* [EXTRAIT DU DOCUMENT]:
+ + + + +

Second obstacle: la réputation des seniors actifs de coûter plus cher que les travailleurs plus jeunes. «Beaucoup se voient refuser un entretien d’embauche, à cause de ce préjugé, alors qu’une grande partie d’entre eux est prête à négocier leur salaire à la baisse.»

A 50 ans ou plus, une perte d’emploi peut aussi remettre en cause l’intérêt pour sa profession. Mais l’envie de se réaliser à travers une activité professionnelle plus proche de ses aspirations est bien souvent le moteur d’un changement radical d’activité.

Sandrine Fattebert Karrab

 

 

Créatrice de perles épanouie

De maîtresse de gymnastique rythmique, Michèle Cardis est devenue créatrice de perles de verre et de bijoux, à 56 ans. Par choix: «Thierry, l’un de mes trois fils, est souffleur de verre, explique-t-elle. J’allais voir ses créations dans des expositions. Je suis tombée sur les perles de verre, et à force, c’est devenu une véritable passion! Mon premier métier me plaisait énormément et jamais je n’aurais imaginé que j’en changerais un jour.» C’était il y a huit ans. Elle suit d’abord des cours, afin d’acquérir les finesses de la technique dite au chalumeau, et mène ses deux activités de front pendant deux ans. Aujourd’hui, dans son atelier Muscari à Monthey (VS), elle crée et expose des bijoux aux perles uniques et colorées. Avec succès. Dans cette transition, la Valaisanne a pu compter sur le soutien de son mari et de leurs enfants. «J’ai bénéficié de l’aide de tous dès le départ. Notre fils cadet, Benoît, ingénieur en mécanique, a dessiné et construit le four à cuisson. Quant à notre aîné, Didier, il photographie les créations.» Une vraie affaire de famille, en somme, et une décision que Michèle Cardis n’a jamais regretté: «Ce que cela m’a apporté sur le plan personnel? Des contacts humains, ça c’est vraiment fantastique! J’ai agrandi le cercle de mes connaissances, en suivant des cours de perfectionnement en Suisse, mais aussi à l’étranger.»

 

De photographe à restaurateur

«Je suis un sale gamin de 1953, que Mai 68 a perturbé. A l’école, on me disait doué. La preuve? J’ai commencé le collège avec un an d’avance et je l’ai terminé avec deux ans de retard!»

Patron du Restaurant Le Trappeur à Mase (VS) depuis 2004, Jean-François Luy plante le décor. A l’adolescence, il claque la porte du gymnase et entre à l’Ecole de photographie de Vevey. Un univers qu’il qualifie de carcéral et qu’il délaisse au profit d’un stage de photographe de presse chez ASL, puis en collaborant pour d’autres agences, telles que Keystone et AIR.

Il s’oriente alors vers le journalisme, après deux ans de stage. En 1980, il fait ses débuts chez Edipresse, alternant textes et photos, et dès 1989, il cumule ce poste avec celui d’attaché de presse pour la Rega qu’il rejoint définitivement trois ans plus tard. «Ce job me convenait parfaitement, mais en 1998, j’ai été licencié, suite à des divergences avec la nouvelle direction zurichoise. J’ai connu presqu’un an de chômage, une période que je n’ai pas forcément bien vécue.»

+ + + + +

* [DONNÉES FOURNIES]:
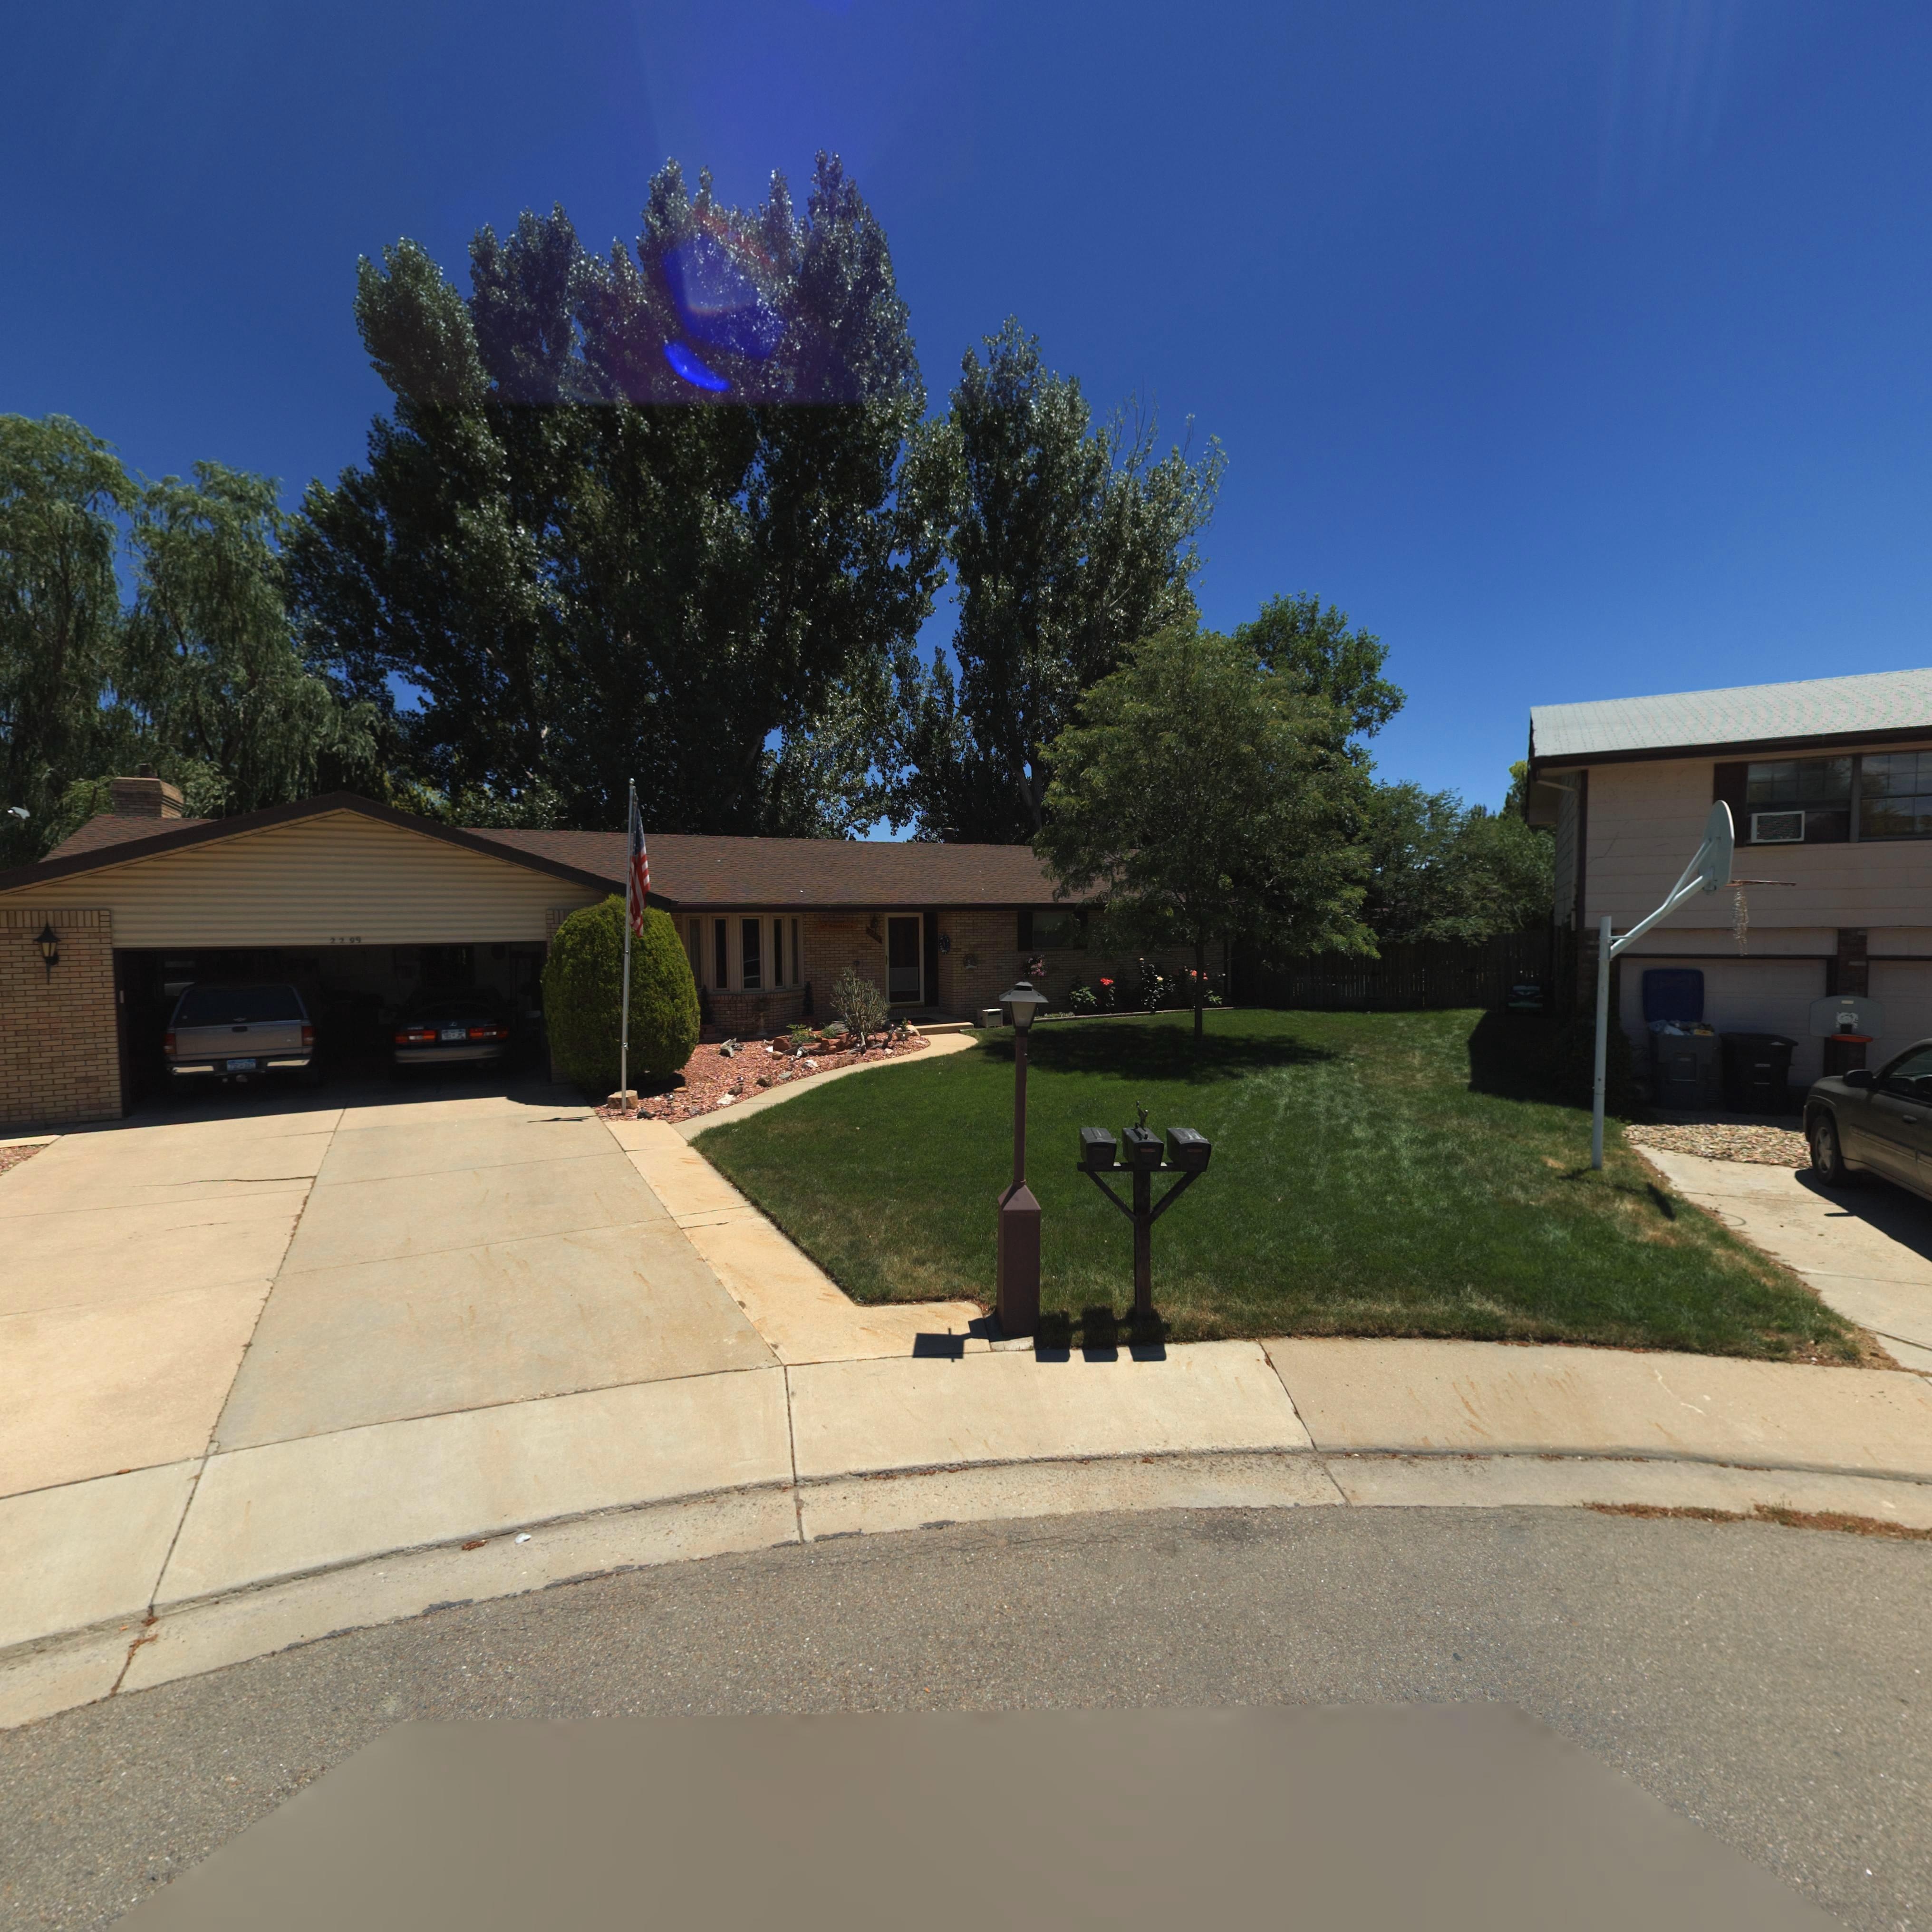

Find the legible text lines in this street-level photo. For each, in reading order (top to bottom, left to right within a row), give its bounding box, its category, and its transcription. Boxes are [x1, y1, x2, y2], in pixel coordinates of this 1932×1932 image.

[329, 936, 361, 944] StreetNumber: 2299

+ + + + +

* [CONSIGNE]: Réécrivez le passage de l’extrait sur les reconversions professionnelles qui va de «De photographe à» à «Keystone et AIR.», en remplaçant «collège» par «lycée».

* [SOLUTION COMPLÈTE]:
De photographe à restaurateur

«Je suis un sale gamin de 1953, que Mai 68 a perturbé. A l’école, on me disait doué. La preuve? J’ai commencé le lycée avec un an d’avance et je l’ai terminé avec deux ans de retard!»

Patron du Restaurant Le Trappeur à Mase (VS) depuis 2004, Jean-François Luy plante le décor. A l’adolescence, il claque la porte du gymnase et entre à l’Ecole de photographie de Vevey. Un univers qu’il qualifie de carcéral et qu’il délaisse au profit d’un stage de photographe de presse chez ASL, puis en collaborant pour d’autres agences, telles que Keystone et AIR.